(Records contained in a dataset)
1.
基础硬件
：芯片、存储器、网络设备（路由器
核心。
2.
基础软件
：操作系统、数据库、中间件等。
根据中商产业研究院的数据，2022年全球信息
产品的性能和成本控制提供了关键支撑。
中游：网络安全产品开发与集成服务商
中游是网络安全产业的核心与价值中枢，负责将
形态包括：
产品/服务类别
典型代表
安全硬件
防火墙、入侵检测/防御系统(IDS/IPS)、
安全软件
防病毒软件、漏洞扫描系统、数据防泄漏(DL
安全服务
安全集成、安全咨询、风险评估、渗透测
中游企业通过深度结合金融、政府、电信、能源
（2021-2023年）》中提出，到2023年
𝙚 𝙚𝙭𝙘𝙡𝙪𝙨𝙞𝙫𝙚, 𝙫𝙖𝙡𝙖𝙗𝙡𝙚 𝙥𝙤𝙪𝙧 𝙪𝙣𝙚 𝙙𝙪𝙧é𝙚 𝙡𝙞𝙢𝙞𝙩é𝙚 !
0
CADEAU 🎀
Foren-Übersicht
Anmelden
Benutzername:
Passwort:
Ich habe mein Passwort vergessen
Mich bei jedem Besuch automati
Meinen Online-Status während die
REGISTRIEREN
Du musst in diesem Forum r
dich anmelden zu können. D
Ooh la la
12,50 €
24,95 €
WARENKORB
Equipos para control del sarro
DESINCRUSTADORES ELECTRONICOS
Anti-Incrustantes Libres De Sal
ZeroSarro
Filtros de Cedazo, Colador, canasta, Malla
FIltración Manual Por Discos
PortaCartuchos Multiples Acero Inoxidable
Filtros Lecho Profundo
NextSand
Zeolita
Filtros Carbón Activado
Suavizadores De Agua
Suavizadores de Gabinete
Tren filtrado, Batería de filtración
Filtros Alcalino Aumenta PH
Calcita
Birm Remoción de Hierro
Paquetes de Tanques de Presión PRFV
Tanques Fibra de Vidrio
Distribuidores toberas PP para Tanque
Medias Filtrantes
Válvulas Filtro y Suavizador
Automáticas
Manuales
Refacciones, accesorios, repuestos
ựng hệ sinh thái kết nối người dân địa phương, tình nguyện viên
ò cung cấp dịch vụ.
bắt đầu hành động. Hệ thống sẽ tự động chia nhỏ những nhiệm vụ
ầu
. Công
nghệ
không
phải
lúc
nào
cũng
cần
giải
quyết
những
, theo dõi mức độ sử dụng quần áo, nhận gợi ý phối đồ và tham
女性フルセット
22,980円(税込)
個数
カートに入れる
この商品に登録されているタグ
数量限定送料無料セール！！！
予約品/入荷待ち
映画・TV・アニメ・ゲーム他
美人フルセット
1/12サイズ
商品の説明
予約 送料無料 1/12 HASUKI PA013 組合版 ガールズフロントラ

## TASK STATEMENT
Return each entry above exactly, leaving none out.

## ANSWER SECTION
1.
基础硬件
：芯片、存储器、网络设备（路由器
核心。
2.
基础软件
：操作系统、数据库、中间件等。
根据中商产业研究院的数据，2022年全球信息
产品的性能和成本控制提供了关键支撑。
中游：网络安全产品开发与集成服务商
中游是网络安全产业的核心与价值中枢，负责将
形态包括：
产品/服务类别
典型代表
安全硬件
防火墙、入侵检测/防御系统(IDS/IPS)、
安全软件
防病毒软件、漏洞扫描系统、数据防泄漏(DL
安全服务
安全集成、安全咨询、风险评估、渗透测
中游企业通过深度结合金融、政府、电信、能源
（2021-2023年）》中提出，到2023年
𝙚 𝙚𝙭𝙘𝙡𝙪𝙨𝙞𝙫𝙚, 𝙫𝙖𝙡𝙖𝙗𝙡𝙚 𝙥𝙤𝙪𝙧 𝙪𝙣𝙚 𝙙𝙪𝙧é𝙚 𝙡𝙞𝙢𝙞𝙩é𝙚 !
0
CADEAU 🎀
Foren-Übersicht
Anmelden
Benutzername:
Passwort:
Ich habe mein Passwort vergessen
Mich bei jedem Besuch automati
Meinen Online-Status während die
REGISTRIEREN
Du musst in diesem Forum r
dich anmelden zu können. D
Ooh la la
12,50 €
24,95 €
WARENKORB
Equipos para control del sarro
DESINCRUSTADORES ELECTRONICOS
Anti-Incrustantes Libres De Sal
ZeroSarro
Filtros de Cedazo, Colador, canasta, Malla
FIltración Manual Por Discos
PortaCartuchos Multiples Acero Inoxidable
Filtros Lecho Profundo
NextSand
Zeolita
Filtros Carbón Activado
Suavizadores De Agua
Suavizadores de Gabinete
Tren filtrado, Batería de filtración
Filtros Alcalino Aumenta PH
Calcita
Birm Remoción de Hierro
Paquetes de Tanques de Presión PRFV
Tanques Fibra de Vidrio
Distribuidores toberas PP para Tanque
Medias Filtrantes
Válvulas Filtro y Suavizador
Automáticas
Manuales
Refacciones, accesorios, repuestos
ựng hệ sinh thái kết nối người dân địa phương, tình nguyện viên
ò cung cấp dịch vụ.
bắt đầu hành động. Hệ thống sẽ tự động chia nhỏ những nhiệm vụ
ầu
. Công
nghệ
không
phải
lúc
nào
cũng
cần
giải
quyết
những
, theo dõi mức độ sử dụng quần áo, nhận gợi ý phối đồ và tham
女性フルセット
22,980円(税込)
個数
カートに入れる
この商品に登録されているタグ
数量限定送料無料セール！！！
予約品/入荷待ち
映画・TV・アニメ・ゲーム他
美人フルセット
1/12サイズ
商品の説明
予約 送料無料 1/12 HASUKI PA013 組合版 ガールズフロントラ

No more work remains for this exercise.